Where analysis indicates the need for improvement in the content and process of personalised care and support planning for patients with Severe Mental Illness, specific improvement projects should be instituted to co-design with service users and their representatives, and the relevant staff groups, new approaches, and documentation that would be of value in delivering improvement. The toolkit includes a range of existing resources that could be used to engage in this improvement work, including signposting to relevant existing approaches informed by patient experience-based design.

Moving to a single holistic plan

A review of a sample of current care plans, and the way they have been developed, may be helpful in identifying the priorities for this improvement. The PRSB Implementation Guide provides A key development, consistent with national policy on support for Personalised Care across all health and care sectors, is the move towards an individual with complex needs having a single, integrated, care plan, rather than a series of plans developed by different parts of the health and social care system in isolation of one another. For a patient with severe mental illness, the related concerns and challenges might form a very prominent part of such an integrated plan; many will also have concurrent health challenges and needs. The intention is that the relevant services work together to plan and wrap support around the patient and their family in an integrated way, rather than as a series of sequential or disconnected encounters in which the service user or their friends and family have to adopt the role of the integrator.

A starting point would be to agree priority groups of service users who may already have more than one care plan because they need care from more than one part of the system of health and social care. This could be initiated by looking at service users registered with some sentinel practices or PCNs. Alternatively, the approach might focus initially on people with defined co-morbidity or risk that entails collaborative care with agencies beyond specialist mental health services.

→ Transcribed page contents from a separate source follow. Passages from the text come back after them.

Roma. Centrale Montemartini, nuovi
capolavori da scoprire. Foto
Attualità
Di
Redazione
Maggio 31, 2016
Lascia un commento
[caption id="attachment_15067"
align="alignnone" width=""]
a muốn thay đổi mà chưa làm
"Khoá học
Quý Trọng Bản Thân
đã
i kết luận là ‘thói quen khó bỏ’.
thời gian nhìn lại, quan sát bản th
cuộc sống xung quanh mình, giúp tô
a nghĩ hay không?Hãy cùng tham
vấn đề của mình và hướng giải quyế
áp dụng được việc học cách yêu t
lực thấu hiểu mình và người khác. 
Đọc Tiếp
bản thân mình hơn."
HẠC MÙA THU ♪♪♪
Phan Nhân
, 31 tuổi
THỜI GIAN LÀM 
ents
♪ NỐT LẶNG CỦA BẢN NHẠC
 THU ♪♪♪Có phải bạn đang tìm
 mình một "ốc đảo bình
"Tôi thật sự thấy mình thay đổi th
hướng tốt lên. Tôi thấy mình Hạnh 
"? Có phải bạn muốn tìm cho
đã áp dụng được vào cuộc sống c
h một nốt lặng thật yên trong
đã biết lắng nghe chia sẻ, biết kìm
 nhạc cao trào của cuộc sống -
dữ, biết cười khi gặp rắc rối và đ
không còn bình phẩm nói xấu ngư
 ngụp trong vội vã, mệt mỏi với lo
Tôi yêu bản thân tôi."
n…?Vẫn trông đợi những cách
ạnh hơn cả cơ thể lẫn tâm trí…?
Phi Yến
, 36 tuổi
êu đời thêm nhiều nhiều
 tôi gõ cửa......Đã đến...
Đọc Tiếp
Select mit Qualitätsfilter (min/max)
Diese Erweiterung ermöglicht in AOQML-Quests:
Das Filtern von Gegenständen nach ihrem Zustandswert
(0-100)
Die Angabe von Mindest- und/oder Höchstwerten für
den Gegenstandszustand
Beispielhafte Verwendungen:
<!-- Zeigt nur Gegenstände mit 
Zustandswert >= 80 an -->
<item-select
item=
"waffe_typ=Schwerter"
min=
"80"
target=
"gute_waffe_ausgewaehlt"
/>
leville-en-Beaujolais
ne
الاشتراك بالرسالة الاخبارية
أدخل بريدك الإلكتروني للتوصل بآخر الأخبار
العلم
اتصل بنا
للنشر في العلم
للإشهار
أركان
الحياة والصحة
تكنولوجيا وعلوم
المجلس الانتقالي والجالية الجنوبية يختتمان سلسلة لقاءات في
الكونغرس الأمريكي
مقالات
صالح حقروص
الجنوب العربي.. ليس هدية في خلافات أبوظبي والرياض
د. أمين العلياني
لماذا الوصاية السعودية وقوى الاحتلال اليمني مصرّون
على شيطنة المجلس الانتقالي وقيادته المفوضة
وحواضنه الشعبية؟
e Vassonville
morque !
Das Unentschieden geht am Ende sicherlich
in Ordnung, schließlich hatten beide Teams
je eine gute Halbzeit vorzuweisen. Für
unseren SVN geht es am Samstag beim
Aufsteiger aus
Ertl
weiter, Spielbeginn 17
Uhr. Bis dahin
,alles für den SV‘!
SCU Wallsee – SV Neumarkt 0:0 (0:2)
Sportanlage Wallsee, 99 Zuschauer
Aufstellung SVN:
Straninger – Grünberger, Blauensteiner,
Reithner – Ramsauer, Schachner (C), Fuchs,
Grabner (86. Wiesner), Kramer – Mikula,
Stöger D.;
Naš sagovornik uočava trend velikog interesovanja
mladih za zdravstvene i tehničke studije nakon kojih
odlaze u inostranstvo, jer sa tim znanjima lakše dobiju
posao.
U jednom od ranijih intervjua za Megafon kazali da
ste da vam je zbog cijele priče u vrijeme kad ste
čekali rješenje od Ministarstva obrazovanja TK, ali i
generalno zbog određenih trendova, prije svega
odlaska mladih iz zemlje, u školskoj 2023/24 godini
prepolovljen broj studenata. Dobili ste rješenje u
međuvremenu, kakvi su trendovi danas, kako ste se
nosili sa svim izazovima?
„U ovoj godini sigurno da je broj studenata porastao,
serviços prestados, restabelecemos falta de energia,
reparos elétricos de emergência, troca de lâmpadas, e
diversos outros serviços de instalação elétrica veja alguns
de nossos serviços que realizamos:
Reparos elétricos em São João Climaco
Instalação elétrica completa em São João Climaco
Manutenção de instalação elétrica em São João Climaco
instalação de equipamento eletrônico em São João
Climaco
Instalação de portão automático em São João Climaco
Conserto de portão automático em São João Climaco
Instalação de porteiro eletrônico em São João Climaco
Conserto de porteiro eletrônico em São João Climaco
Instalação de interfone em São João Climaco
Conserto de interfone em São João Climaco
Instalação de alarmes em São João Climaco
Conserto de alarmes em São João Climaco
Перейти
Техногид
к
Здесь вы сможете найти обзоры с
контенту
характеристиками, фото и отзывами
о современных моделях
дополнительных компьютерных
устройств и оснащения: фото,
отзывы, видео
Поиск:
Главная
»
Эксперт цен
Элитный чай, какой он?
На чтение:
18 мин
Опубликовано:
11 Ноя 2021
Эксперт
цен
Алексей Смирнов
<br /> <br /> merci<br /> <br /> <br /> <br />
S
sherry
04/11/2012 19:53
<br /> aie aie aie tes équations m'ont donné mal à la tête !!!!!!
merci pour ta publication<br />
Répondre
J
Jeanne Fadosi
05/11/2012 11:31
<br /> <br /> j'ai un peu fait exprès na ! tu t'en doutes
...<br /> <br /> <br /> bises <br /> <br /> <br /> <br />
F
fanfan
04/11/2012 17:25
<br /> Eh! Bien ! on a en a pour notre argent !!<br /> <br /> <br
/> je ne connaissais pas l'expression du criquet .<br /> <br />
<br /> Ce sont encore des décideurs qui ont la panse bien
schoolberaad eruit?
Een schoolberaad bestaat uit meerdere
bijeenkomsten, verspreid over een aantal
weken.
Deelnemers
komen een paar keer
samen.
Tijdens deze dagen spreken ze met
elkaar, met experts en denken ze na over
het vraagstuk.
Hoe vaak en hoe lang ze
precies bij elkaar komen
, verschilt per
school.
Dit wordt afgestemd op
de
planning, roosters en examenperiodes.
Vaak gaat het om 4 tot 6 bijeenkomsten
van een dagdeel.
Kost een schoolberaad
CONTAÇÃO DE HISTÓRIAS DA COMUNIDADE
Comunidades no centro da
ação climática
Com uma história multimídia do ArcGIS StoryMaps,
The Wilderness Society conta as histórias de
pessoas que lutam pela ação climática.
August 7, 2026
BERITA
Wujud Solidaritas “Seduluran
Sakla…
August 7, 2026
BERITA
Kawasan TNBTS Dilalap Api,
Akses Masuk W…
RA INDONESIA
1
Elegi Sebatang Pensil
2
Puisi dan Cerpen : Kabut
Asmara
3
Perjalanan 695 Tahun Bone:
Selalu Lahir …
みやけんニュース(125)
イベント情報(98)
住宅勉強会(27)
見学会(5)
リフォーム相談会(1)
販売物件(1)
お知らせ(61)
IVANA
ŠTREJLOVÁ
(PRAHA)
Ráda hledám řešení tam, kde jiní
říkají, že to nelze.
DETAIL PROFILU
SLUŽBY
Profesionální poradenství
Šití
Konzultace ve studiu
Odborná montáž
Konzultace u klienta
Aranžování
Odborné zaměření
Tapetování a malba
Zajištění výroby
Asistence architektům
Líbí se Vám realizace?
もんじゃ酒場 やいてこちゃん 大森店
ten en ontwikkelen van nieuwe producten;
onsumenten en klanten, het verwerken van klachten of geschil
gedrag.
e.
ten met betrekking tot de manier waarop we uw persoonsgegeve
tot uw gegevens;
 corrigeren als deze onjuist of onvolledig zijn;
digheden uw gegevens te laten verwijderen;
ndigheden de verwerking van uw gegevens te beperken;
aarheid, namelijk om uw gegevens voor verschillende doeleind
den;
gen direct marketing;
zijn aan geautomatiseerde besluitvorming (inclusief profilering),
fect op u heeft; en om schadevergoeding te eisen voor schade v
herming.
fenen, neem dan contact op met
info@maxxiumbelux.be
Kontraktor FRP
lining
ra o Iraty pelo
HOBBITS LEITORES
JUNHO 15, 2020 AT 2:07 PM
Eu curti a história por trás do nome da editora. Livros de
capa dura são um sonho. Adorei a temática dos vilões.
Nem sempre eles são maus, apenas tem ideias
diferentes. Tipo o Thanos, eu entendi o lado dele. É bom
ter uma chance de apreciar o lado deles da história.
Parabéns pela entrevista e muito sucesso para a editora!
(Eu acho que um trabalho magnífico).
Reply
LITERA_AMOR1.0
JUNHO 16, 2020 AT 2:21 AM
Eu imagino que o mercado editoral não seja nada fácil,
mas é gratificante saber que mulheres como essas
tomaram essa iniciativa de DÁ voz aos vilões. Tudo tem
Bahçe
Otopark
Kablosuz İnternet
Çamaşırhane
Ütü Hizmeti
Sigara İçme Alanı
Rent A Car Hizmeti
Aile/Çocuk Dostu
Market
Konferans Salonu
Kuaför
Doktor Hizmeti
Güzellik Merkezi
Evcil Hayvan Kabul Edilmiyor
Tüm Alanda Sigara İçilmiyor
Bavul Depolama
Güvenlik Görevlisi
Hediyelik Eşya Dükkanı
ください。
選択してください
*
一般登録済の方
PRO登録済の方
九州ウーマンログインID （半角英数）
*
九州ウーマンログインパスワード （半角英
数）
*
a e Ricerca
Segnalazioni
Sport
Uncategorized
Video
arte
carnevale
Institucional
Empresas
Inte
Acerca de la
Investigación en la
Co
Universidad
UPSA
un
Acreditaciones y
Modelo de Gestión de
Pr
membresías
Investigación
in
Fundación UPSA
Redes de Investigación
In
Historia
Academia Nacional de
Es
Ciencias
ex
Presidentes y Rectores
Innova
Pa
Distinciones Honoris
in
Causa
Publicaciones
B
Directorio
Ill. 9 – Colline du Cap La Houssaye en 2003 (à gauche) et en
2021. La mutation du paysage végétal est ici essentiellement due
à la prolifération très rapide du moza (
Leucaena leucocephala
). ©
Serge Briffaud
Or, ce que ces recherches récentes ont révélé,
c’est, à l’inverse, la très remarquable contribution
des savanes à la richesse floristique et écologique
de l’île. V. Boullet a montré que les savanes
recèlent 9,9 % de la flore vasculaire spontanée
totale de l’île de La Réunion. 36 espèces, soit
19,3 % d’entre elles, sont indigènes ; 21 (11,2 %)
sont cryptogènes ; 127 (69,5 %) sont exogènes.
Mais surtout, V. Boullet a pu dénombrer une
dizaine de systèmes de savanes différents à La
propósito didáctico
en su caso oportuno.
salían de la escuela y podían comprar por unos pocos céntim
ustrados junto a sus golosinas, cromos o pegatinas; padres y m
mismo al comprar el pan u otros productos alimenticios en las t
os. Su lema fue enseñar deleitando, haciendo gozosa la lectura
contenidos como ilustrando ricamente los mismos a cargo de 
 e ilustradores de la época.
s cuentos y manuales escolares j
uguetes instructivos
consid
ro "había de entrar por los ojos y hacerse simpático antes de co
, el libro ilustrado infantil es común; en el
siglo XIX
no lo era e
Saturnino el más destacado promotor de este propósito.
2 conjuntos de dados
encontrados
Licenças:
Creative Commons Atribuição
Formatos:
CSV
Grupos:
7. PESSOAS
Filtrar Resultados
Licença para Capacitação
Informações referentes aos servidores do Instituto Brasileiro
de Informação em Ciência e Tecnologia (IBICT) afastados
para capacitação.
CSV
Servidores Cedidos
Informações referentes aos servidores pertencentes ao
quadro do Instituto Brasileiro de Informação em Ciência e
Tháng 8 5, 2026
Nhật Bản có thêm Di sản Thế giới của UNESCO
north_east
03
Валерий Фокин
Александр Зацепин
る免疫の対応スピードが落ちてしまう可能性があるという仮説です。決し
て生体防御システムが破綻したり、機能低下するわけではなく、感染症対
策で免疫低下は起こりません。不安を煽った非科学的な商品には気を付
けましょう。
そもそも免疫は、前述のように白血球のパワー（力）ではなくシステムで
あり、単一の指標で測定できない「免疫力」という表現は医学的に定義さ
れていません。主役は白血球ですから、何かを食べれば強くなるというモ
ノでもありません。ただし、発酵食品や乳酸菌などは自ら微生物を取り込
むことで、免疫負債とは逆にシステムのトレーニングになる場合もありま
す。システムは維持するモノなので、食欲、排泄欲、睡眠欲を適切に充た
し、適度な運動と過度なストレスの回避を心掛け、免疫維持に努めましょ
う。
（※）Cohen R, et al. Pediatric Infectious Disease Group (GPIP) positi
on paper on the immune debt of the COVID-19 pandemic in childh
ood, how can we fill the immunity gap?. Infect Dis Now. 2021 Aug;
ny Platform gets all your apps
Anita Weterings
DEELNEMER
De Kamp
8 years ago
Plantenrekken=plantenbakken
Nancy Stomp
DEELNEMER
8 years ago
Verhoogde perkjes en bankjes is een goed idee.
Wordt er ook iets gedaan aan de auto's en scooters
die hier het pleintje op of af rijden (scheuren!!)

The focus here is on the process of care planning and agreement on what should be shared, rather than solely on the technology used;

1. What is the process to agree which professional will initiate care planning and act as the “lead point of contact” for the service user?
2. Will initial plans be agreed with the service user in joint consultations or sequentially? Where and how will they be conducted?
3. What will be the process to agree the elements of the plans which should be available to professionals and potential authorised users beyond the immediate care teams, (A&E services, Ambulance Services, Social services, etc.) with the service user’s consent?
4. How will elements of the plan be updated following consultations in a way which is proportionate, to allow contact and progress notes to be maintained by the service conducting the consultation, whilst avoiding unnecessary work for partners in care if there is no significant change to the personalised care and support plan?
5. What are the implications for workload, logistics, and administration arising out of these decisions?

The answers to these questions and others will best be elicited through focused joint working, grounded in real, or at least realistic examples. This will entail process mapping, and co-design with a range of professionals, service users, and families. Resources from the toolkit and outputs from the Simulation element of this project will be valuable. Some organisations would adopt an approach such as a Rapid Process Improvement Workshop, planned over several weeks and conducted over a number of sequential days, to develop prototype ways of working that could be tested in the field.